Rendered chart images
════

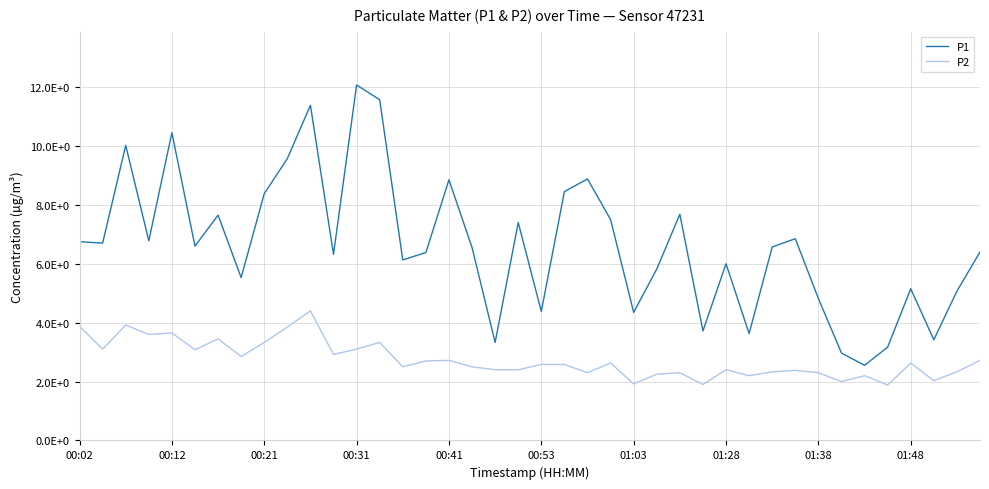

True or false: P1 and P2 intersect in this chart.

False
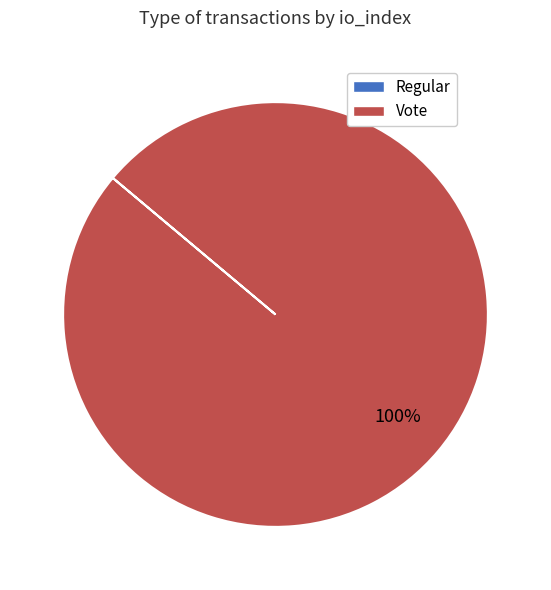

Is it true that Vote is 100% of the pie?

True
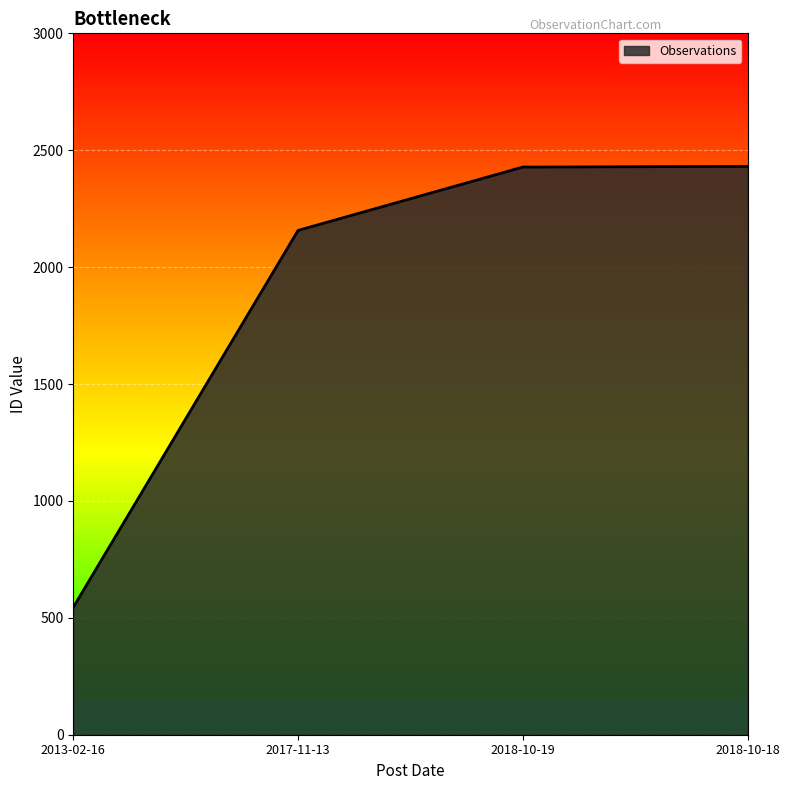

The value at 2018-10-19 is 2428. True or false?

True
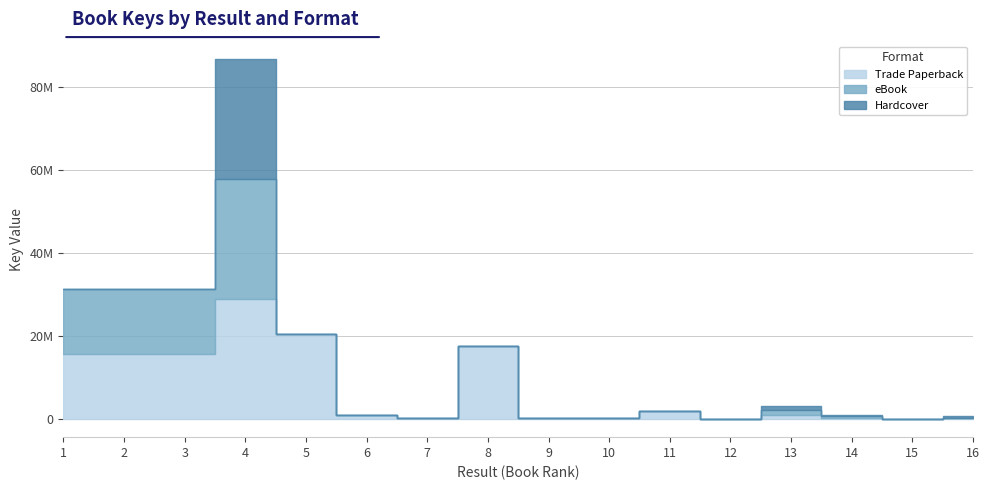

Reading left to right, what are all the values shown in this chart?

Trade Paperback: 15718774	15718042	15718159	28896777	20539045	1057825	332367	17507351	330507	330402	1875313	5691	1078071	336410	5526	332040
eBook: 15718774	15718042	15718159	28896777	0	0	0	0	0	0	0	5691	1078071	336410	0	0
Hardcover: 0	0	0	28896777	0	0	0	0	0	0	0	5691	1078071	336410	0	332040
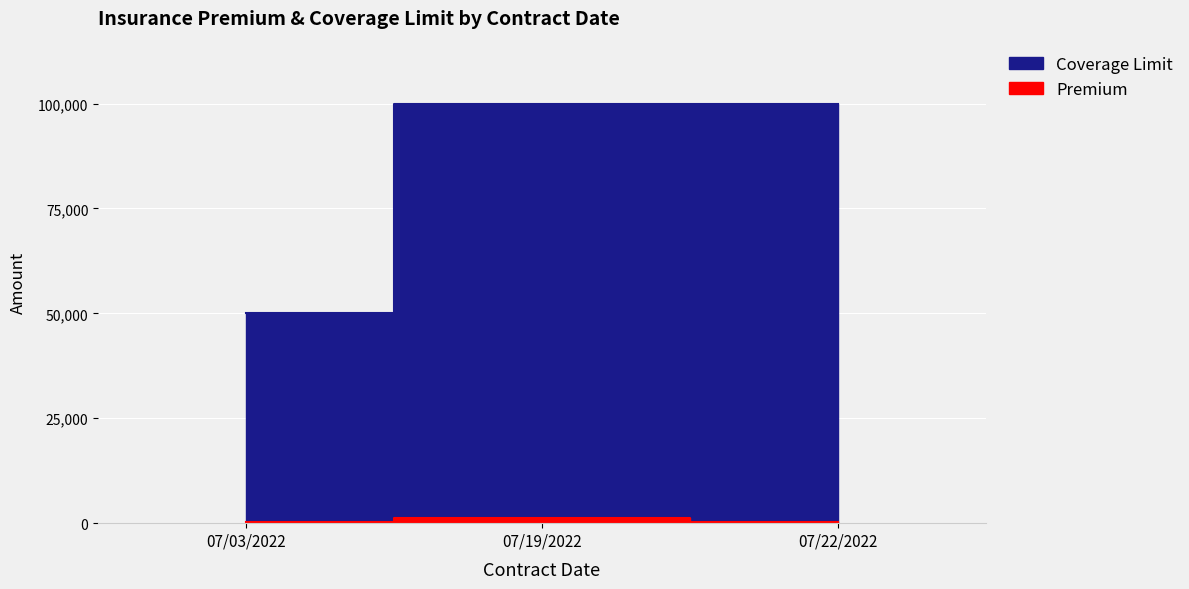

At which category does the chart reach its peak across all series?

07/19/2022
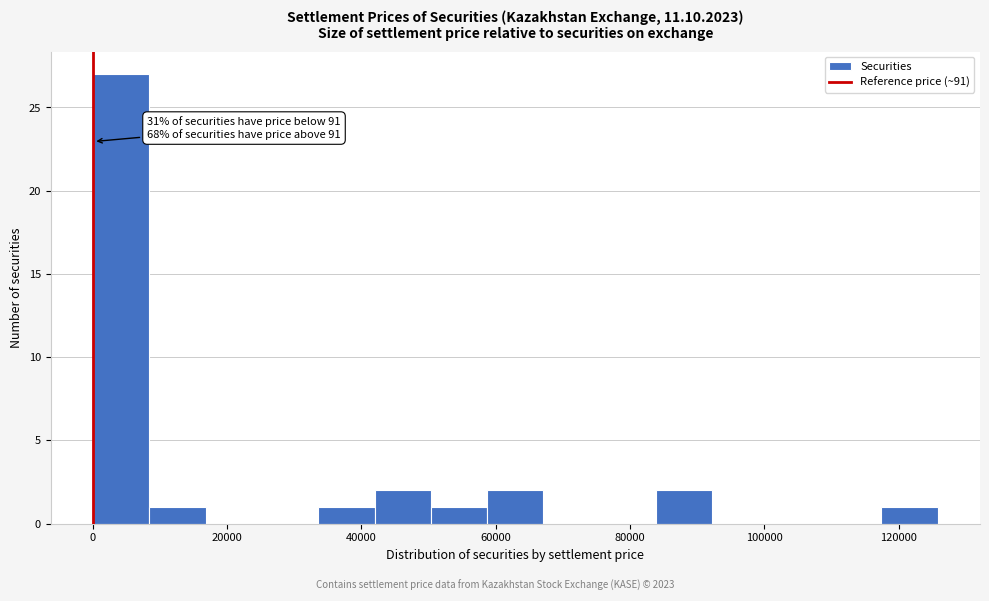

Over which range of the x-axis is the bar tallest?

0 to 8000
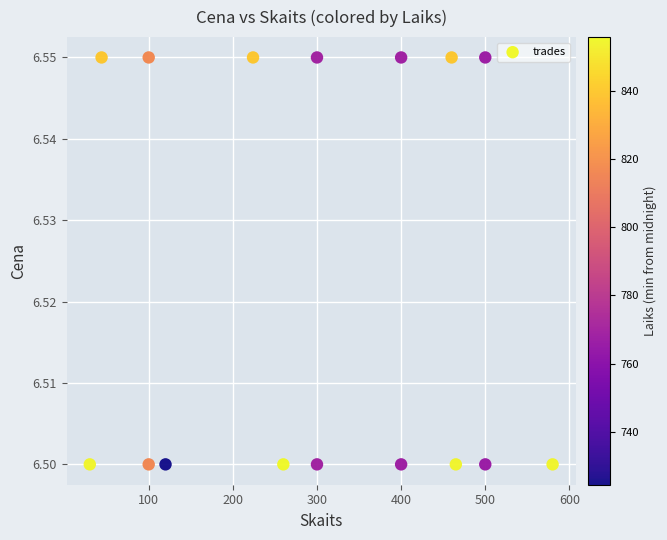

What is the range of X values (max minus min)?

550.0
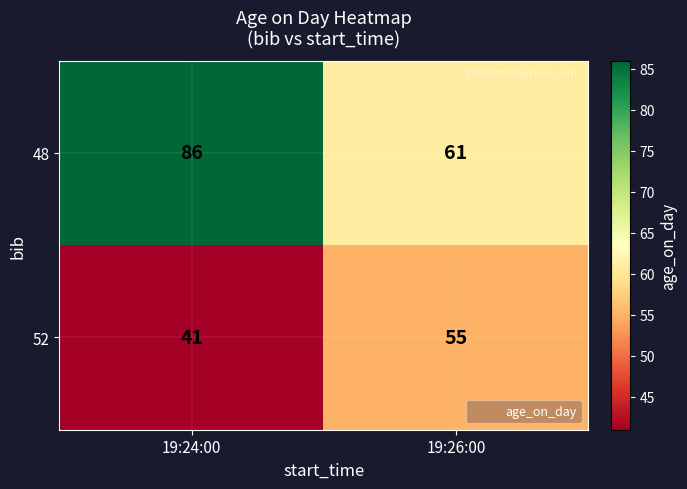

What is the spread (max minus min) of values at 19:24:00?

45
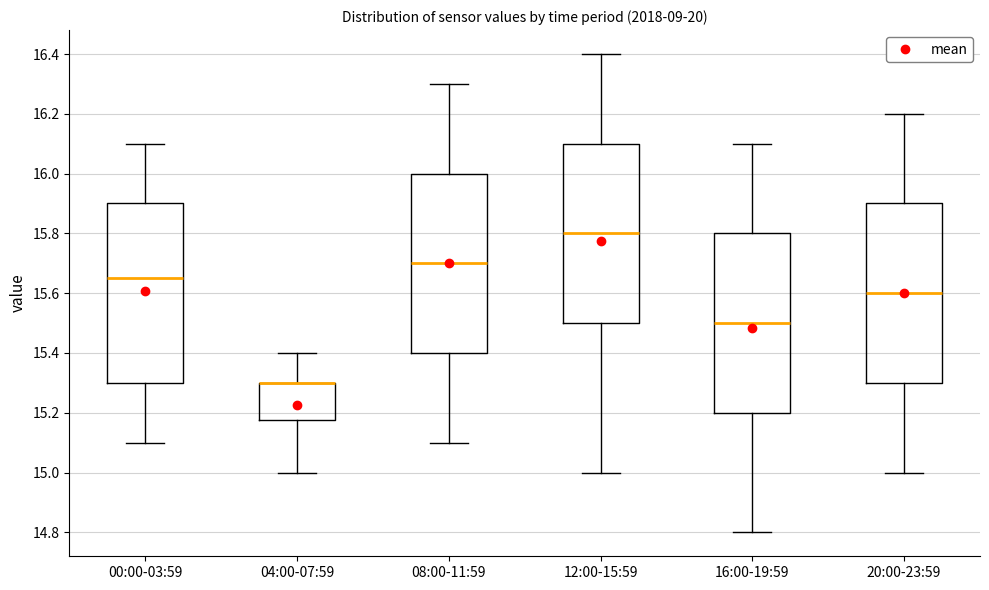

Where is the lower edge of the box for 04:00-07:59 on the y-axis? The values are not printed on the chart, so give them approximately, as read against the axis.

15.18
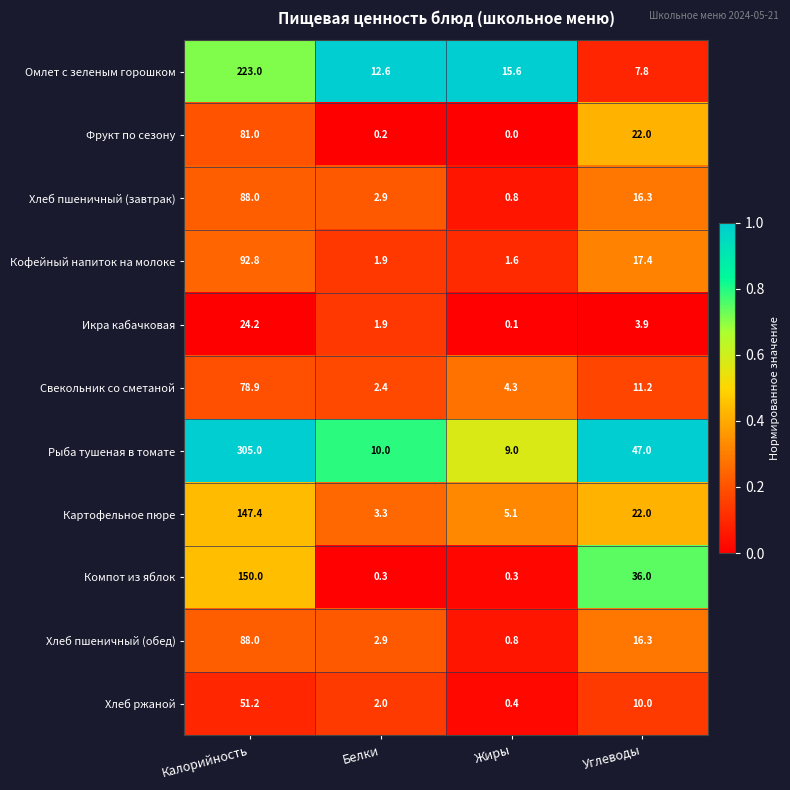

At which category is the sum across all series the highest?

Калорийность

════

- [TASK]: Please lay out the stretch from the line containing "At which category is" through the end of the records as a numbered list, leaving out blank lines.

- [WRITTEN REPLY]:
1. At which category is the sum across all series the highest?
2. Калорийность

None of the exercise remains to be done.